Barrett leaned back in his fat executive leather chair, spent.
“I’ll come in on Friday and sort through my files, and Mat has everything at her fingertips.” (Mat would be listening at the door in her usual post—give her a plug.) “You might consider that woman from Biggar who came in last winter. She was looking for a move to Saskatoon.” And she’d known how to deal with Barrett.
“Are you trying to ruin yourself?” Barrett seemed to be asking her from genuine worry, and she relented a little.
“I’m trying to mend myself,” she said, without much hope that he’d believe her.
He pulled a face, like she’d said something socially inept.
“I’m being told what to do by the Holy Spirit, Barrett.”
He stared at her, appalled.
She laughed out loud, as freely as she’d ever laughed in her life. “Not really! I’m just guessing.”
Outside Barrett’s door, Trevor said, “Clary?”
He sounded worried, it was time to go. She got up in a fluid rush, happy from her head to her feet, and turned to the door with Pearce twisting in her arms, searching for landmarks. She showed him Trevor huddled beside Dolly at the door. How the children threw the buff and brown into shadow—how their faces glowed in this drab hall!

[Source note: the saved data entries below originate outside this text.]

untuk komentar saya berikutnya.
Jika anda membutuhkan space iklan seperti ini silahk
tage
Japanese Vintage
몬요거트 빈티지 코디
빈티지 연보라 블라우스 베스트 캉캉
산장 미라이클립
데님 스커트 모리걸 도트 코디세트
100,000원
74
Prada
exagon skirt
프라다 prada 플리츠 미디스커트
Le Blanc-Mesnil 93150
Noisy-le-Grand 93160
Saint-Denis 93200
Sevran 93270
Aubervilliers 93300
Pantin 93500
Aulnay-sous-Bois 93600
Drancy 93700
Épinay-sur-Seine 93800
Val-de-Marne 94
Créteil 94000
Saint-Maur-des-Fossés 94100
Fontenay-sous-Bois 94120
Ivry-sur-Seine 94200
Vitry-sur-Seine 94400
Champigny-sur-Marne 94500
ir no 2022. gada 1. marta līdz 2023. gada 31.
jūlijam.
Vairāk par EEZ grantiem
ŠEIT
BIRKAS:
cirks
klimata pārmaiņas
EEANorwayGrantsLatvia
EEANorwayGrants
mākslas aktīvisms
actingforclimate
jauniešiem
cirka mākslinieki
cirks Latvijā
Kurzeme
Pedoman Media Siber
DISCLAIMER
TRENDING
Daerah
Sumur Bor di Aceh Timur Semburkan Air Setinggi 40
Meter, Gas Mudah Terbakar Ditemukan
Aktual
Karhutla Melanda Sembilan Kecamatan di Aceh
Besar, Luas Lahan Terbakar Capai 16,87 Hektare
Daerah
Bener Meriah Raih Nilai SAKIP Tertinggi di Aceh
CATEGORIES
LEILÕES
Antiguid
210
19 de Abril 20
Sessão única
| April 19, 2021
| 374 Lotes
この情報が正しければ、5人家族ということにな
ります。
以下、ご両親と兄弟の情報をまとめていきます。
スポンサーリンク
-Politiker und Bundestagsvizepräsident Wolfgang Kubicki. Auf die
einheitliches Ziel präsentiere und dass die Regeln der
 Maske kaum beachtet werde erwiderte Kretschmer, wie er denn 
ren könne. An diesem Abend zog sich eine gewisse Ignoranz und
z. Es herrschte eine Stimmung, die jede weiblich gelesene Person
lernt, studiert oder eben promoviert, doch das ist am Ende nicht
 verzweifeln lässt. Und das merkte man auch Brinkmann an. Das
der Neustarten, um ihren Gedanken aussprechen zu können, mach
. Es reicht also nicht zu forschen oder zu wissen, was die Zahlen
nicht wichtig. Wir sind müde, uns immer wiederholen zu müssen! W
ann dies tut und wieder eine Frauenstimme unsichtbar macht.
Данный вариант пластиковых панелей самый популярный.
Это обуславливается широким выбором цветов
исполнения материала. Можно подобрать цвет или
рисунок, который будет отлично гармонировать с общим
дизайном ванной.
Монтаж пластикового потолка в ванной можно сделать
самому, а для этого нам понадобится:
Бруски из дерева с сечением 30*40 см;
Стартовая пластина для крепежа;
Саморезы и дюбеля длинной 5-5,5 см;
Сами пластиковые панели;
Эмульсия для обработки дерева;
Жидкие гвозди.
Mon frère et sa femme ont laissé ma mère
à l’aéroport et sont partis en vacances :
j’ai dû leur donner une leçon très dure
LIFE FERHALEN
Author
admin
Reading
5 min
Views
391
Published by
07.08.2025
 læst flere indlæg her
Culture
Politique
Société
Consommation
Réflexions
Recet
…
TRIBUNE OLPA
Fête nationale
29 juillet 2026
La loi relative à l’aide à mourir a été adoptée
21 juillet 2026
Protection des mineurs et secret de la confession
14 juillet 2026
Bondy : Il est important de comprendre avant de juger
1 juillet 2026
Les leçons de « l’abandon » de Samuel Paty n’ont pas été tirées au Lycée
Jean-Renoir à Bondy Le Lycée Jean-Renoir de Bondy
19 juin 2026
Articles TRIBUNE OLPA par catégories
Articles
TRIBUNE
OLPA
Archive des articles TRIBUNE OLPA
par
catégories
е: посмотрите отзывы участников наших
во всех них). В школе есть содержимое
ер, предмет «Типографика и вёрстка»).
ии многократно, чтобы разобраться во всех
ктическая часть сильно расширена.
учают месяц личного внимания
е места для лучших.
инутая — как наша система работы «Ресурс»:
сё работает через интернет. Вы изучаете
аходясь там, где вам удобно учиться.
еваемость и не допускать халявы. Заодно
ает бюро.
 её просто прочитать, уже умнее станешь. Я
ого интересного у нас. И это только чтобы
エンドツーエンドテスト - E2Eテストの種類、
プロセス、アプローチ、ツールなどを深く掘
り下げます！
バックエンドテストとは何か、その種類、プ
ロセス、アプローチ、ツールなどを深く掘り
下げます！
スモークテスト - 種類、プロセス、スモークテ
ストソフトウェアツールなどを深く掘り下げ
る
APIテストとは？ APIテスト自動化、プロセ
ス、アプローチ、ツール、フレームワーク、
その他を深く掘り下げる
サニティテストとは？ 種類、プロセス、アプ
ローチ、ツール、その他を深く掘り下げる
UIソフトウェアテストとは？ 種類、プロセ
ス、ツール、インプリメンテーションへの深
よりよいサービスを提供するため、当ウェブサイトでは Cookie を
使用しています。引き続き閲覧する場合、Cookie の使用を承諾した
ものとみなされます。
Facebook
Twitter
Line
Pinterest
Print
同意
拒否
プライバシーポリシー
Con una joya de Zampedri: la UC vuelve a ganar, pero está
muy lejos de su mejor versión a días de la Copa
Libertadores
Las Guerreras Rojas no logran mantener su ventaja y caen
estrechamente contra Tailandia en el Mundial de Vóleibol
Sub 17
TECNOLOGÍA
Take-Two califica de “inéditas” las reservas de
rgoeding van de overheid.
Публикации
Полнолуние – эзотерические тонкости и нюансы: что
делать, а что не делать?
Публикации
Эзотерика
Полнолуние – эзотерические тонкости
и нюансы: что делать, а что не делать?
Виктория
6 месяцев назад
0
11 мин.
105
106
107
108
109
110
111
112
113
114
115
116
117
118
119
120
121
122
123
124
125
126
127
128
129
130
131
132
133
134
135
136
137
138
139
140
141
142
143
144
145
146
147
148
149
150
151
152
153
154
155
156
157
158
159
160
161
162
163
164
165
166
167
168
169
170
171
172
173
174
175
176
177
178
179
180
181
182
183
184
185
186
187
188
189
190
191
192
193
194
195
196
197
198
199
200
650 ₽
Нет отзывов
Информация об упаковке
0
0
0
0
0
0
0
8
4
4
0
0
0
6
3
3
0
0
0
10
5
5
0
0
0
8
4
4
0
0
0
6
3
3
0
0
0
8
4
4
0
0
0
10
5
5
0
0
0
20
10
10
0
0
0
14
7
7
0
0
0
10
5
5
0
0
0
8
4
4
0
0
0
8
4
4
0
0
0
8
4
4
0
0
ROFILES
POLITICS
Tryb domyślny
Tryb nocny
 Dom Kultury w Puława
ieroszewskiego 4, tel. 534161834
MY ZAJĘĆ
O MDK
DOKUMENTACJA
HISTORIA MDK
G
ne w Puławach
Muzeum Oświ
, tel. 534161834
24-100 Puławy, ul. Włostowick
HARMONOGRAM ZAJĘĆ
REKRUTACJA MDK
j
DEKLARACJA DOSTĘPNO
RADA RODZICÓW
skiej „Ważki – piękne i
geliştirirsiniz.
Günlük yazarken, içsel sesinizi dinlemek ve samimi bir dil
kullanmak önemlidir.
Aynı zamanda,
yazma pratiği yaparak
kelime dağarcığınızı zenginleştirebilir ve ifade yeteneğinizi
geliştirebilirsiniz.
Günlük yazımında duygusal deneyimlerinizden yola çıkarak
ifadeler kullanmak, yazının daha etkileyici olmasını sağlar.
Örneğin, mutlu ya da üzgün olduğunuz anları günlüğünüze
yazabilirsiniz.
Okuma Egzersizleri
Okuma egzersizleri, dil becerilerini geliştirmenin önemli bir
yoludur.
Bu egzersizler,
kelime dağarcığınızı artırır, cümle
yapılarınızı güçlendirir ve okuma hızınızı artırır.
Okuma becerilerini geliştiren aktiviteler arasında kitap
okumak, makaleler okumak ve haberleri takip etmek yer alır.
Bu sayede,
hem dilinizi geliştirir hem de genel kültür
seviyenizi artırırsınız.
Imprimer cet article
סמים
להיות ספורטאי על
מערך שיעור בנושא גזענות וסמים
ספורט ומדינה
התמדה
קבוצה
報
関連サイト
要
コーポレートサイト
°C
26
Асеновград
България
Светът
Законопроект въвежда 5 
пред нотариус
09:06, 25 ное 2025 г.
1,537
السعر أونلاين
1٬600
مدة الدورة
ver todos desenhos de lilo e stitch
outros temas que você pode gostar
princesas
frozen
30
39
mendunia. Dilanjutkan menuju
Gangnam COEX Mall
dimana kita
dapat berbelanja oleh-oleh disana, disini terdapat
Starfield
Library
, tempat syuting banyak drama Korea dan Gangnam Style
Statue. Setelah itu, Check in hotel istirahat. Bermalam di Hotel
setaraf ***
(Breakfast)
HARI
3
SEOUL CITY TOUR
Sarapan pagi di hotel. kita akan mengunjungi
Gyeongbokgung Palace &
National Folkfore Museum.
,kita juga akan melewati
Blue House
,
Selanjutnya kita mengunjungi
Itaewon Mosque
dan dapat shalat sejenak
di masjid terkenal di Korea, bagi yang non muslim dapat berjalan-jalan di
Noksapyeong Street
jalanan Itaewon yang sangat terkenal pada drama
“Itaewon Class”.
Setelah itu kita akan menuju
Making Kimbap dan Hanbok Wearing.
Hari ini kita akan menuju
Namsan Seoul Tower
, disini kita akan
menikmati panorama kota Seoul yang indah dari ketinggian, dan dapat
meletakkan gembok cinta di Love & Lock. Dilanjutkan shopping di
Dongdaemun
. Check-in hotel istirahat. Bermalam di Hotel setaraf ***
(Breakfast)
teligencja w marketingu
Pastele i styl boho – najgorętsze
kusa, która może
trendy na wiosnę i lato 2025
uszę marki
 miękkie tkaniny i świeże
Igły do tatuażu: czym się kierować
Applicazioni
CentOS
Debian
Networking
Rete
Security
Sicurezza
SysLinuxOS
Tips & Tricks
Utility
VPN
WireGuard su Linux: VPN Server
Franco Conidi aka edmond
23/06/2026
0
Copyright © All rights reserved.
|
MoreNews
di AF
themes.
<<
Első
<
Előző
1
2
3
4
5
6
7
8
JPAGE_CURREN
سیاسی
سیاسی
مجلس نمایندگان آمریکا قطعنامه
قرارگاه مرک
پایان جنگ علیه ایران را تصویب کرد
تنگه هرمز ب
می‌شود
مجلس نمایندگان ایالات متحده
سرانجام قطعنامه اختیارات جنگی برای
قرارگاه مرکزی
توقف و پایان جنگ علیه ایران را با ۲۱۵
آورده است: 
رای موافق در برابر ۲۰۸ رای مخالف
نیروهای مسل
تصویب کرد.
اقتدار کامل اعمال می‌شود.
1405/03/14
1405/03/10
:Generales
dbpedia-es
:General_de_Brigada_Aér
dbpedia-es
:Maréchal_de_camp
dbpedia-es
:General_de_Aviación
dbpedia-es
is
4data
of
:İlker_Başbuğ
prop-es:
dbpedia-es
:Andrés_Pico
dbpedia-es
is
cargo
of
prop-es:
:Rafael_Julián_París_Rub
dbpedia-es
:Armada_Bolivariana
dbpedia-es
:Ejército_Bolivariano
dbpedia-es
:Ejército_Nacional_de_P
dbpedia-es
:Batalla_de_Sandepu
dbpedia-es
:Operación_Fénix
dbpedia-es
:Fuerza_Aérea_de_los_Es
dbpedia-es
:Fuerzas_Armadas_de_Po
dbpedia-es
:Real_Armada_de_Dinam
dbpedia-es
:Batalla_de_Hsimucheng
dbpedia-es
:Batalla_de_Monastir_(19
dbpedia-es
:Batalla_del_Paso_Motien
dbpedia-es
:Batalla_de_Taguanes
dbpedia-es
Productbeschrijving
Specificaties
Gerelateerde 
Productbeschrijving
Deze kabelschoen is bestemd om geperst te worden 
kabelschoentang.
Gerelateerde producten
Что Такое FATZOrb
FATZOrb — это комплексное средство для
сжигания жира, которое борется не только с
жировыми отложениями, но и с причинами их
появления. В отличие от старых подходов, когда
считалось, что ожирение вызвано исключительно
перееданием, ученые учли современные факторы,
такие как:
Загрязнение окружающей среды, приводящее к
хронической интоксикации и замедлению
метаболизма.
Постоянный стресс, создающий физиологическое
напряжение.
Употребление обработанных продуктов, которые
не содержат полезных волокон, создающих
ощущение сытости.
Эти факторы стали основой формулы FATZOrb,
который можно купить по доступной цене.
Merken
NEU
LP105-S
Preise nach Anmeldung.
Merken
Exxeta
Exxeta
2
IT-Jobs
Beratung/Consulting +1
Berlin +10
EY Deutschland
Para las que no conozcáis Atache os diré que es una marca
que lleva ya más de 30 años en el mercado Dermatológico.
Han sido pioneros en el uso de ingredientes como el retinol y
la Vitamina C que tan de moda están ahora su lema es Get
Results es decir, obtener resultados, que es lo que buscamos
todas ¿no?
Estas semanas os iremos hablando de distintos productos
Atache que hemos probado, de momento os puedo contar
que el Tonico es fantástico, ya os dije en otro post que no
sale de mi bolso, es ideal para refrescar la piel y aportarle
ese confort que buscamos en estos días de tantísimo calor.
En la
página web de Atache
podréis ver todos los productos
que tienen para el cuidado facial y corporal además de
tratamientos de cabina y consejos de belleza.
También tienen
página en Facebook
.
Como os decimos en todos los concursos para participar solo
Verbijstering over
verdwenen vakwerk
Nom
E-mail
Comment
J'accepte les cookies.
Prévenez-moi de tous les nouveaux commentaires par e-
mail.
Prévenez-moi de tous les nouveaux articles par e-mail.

Mat stood frozen at the filing cabinet.
“Come along,” Clary said gently to the children. “Mat, you cope with him.”
Mat nodded. One corner of her matte pink mouth lifted in her warmest smile. Clary tightened her grip on Pearce to carry him safely through the tangle of half-walls. Dolly and Trevor followed close behind like Hansel and Gretel, not wanting to be lost in this cloth and metal forest.
Outside, Clary realized what she’d done: she’d quit her job. Barrett would never take her back after she’d flouted his advice and laughed at him, the gasping fish. She should have quit years ago—her mother’s money was sitting there, and the money from the store, what was she saving it for? She leaned against the car doing math, counting GICs, cashing in term deposits. She could certainly take a year off.
But everything was so expensive. They walked up the street to the shoe store and found baby shoes for Pearce, so he could walk around the house and practice. Another $30. Well, she’d cut back on her donation to the Anglican World Relief Fund. She would relieve the world right here.